Breastfeeding Mothers Can Be Fired for Pumping at Work
- Stephanie Amin-Giwner
Recently, a federal judge held that it was not discrimination for an employer to fire a woman because she wanted to pump breast-milk while at work. In Equal Employment Opportunity Commission v. Houston Funding II, Ltd., et al, the plaintiff alleged that she was fired because she wanted to pump breast- milk when she returned to work two months after the birth of her child. Her employer claimed that she was fired for abandoning her job. Although, the court recognized that discrimination because of pregnancy, childbirth, or a related medical condition (including cramping, dizziness and nausea while pregnant) is illegal, Judge Lynn Hughes found that even if the company’s claim that she was fired for abandonment was meant to hid the real reason – she wanted to pump breast-milk – lactation is not pregnancy, childbirth or a related medical condition. The court explicitly stated that firing someone because of lactation or “breast-pumping” is not sex discrimination.
Although, federal law still does not specifically protect women from being fired if they ask to pump breast milk at work, the Fair Labor Standard Act (the “FLSA”) was recently amended to provide employees some protections if they wish to pump while at work.
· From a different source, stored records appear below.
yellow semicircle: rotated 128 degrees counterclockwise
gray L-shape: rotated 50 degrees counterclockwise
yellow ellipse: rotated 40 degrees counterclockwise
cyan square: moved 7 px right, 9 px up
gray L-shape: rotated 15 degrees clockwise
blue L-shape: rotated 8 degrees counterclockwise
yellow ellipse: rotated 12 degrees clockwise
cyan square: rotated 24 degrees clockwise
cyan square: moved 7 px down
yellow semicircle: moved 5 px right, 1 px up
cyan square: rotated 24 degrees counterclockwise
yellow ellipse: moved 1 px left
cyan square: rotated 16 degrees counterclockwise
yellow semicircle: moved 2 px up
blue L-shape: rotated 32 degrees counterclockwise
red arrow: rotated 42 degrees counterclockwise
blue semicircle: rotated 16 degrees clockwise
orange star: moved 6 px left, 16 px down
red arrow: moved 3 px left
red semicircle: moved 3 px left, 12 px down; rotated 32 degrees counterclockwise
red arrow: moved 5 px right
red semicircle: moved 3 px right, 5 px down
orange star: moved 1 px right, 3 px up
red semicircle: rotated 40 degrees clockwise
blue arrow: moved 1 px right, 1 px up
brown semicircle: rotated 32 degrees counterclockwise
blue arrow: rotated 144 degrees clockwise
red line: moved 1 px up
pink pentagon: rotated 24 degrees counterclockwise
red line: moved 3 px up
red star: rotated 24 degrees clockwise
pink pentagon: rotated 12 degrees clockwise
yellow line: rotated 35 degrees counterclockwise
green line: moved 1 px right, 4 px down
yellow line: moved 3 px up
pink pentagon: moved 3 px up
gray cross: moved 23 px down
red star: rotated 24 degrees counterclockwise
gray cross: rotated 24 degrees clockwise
However, the Patient Protection and Affordable Care Act which was passed as an amendment to the FLSA, applies only to employees who are covered by the FLSA.
The new law, called Break Time for Nursing Mothers, requires companies with at least 50 employees to provide women with reasonable time and a private space—not a bathroom—to pump milk until their baby is a year old. The law does not spell out how much time is reasonable, nor whether that private space should include, for example, a lock on the door or a refrigerator to store milk. Employers are not required to compensate employees for pump breaks unless they offer unpaid breaks for other reasons, such as lunch. In addition to protection by federal law, employees may have protection under state law. Twenty-four states, the District of Columbia and Puerto Rico have laws related to breastfeeding in the workplace. (Arkansas, California, Colorado, Connecticut, Georgia, Hawaii, Illinois, Indiana, Maine, Minnesota, Mississippi, Montana, New Mexico, New York, North Dakota, Oklahoma, Oregon, Rhode Island, Tennessee, Texas, Vermont, Virginia, Washington and Wyoming.)